Task objective:
Here are some records; quote them exactly, leaving out the pictures.

Input for this task:
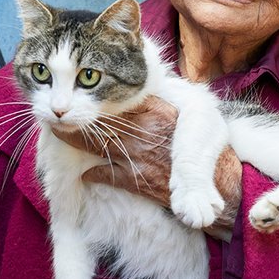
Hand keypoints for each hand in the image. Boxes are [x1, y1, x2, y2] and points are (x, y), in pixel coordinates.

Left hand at [52, 96, 242, 223]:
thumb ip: (162, 108)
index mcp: (158, 110)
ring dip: (75, 139)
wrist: (220, 189)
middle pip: (102, 118)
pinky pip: (105, 175)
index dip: (100, 94)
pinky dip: (92, 174)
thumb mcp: (192, 118)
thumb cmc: (210, 153)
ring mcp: (137, 154)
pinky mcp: (135, 180)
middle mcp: (144, 129)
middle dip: (80, 114)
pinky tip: (84, 174)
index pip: (121, 97)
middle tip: (58, 112)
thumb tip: (142, 96)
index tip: (84, 89)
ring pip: (96, 143)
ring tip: (58, 133)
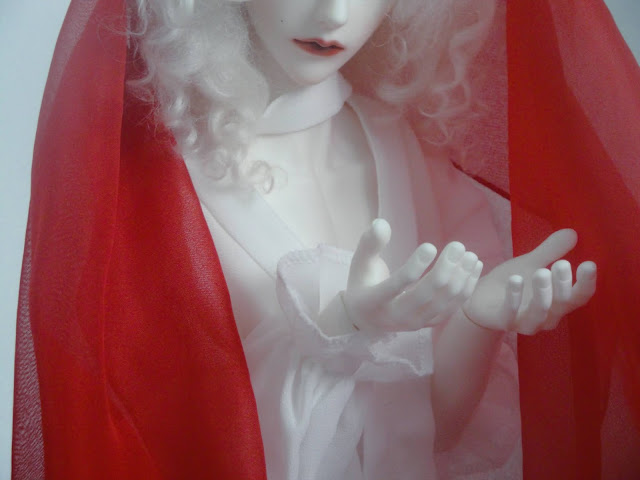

Response area:
Hand keypoints for each hand in the image. Boxes are [x1, y1, x2, y2] and points are (x, y), in pixel coordinates.

Left hand at [52, 96, 242, 223]:
thumb ip: (162, 108)
index mcp: (158, 110)
ring dip: (75, 139)
wrist: (220, 189)
middle pip: (102, 118)
pinky pip: (105, 175)
index dip: (100, 94)
pinky dip: (92, 174)
thumb mcp: (192, 118)
thumb cmc: (210, 153)
ring mcp: (137, 154)
pinky mcp: (135, 180)
middle mcp: (144, 129)
middle dip: (80, 114)
pinky tip: (84, 174)
index pip: (121, 97)
middle tip: (58, 112)
thumb tip: (142, 96)
index tip: (84, 89)
ring pip: (96, 143)
ring tip: (58, 133)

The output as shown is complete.